LA Film Festival Tue 6.18.2013

LA FILM FEST 2013: The Indiewire Influencers

By So Yun Um / LA Film Fest Guest Blogger

Who are the indie film world’s influencers? Indiewire has created their own industry list hoping to answer just that, highlighting the people who are shaping the indie film world today, and LA Film Fest attendees got a first look. The biggest project the online publisher has taken on, the Indiewire Influencers is an unranked list broken down into five categories: The Brokers, The Curators, The Creators, The Shapeshifters and The Early Adopters.

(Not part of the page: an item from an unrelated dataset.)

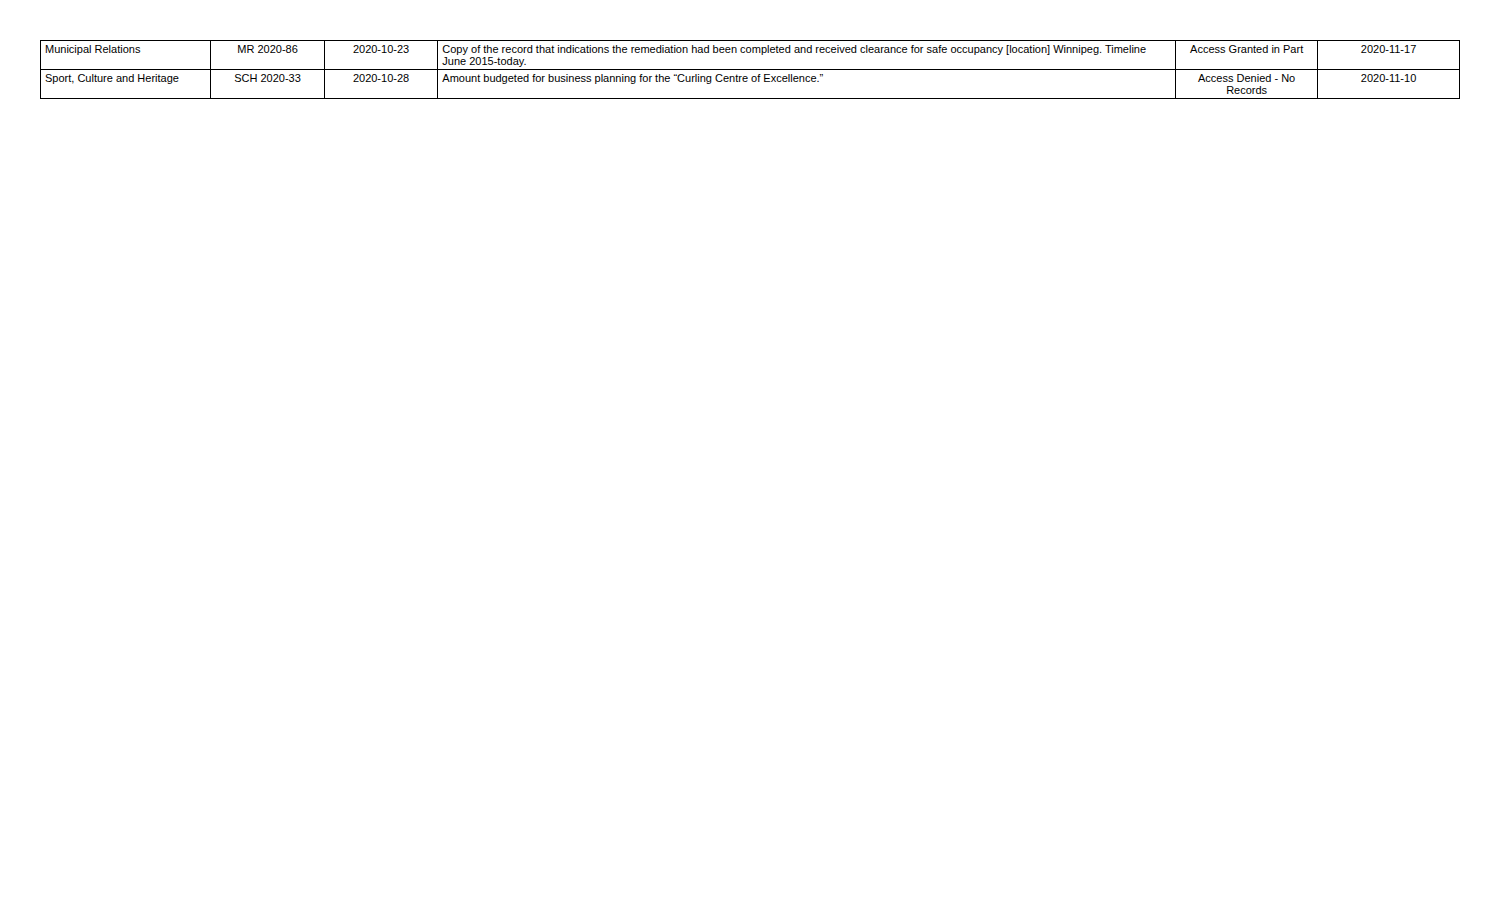| Municipal Relations | MR 2020-86 | 2020-10-23 | Copy of the record that indications the remediation had been completed and received clearance for safe occupancy [location] Winnipeg. Timeline June 2015-today. | Access Granted in Part | 2020-11-17 |
| Sport, Culture and Heritage | SCH 2020-33 | 2020-10-28 | Amount budgeted for business planning for the “Curling Centre of Excellence.” | Access Denied - No Records | 2020-11-10 |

Film Independent’s own LA Film Fest director Stephanie Allain and Film Independent at LACMA curator Elvis Mitchell made the list as Curators for their work producing the Festival and the monthly FIND film series at LACMA. The panel — moderated by Indiewire’s Editor-in-Chief, Dana Harris — consisted of several other Influencers from the list:

During the panel, the main discussion was on the future of film – especially when it comes to distribution in this digital age. Countless questions abound in trying to perfect and work in a system where the filmmaker has the sole power to provide and deliver a product to his audience without wary reliance on the studio system. The system is continuing to evolve and there hasn’t been a solid solution or plan to go about accomplishing such a task. The intent of these Influencers is to use the internet to create emerging platforms that will not only give the power back to filmmakers, but allow them to rethink the way they charge people for their films, get people to watch, help grow the audience, and help people find films that fit their taste in a world full of endless and sometimes pointless film options.

Steven Spielberg recently said, “The film industry is in a state of an implosion.” Emily Best stated it is quite the contrary: the industry is in a state of an explosion with the emerging markets online and the way the audience now accesses media through devices such as phones. With so many platforms like Netflix, Kickstater, Tugg, YouTube and Seed&Spark, if a filmmaker decides or is forced to not take the helping hand of a studio, they must think more like an entrepreneur. The ultimate goal is to make the filmmaking system more transparent and accessible so filmmakers and the audience alike can get what they both want: highest creative content.

As an amateur filmmaker, it is vital to learn and adapt to the changes occurring within the film industry, especially with the rise of so many platforms that now allow independent filmmakers to take charge of their own film and get it to the people any way they can. The Influencers panel discussion was thoroughly informative and brought the biggest issues to the forefront of where the future of film is going and how we can help get there. Slowly but surely, we will and that’s the most exciting prospect of all.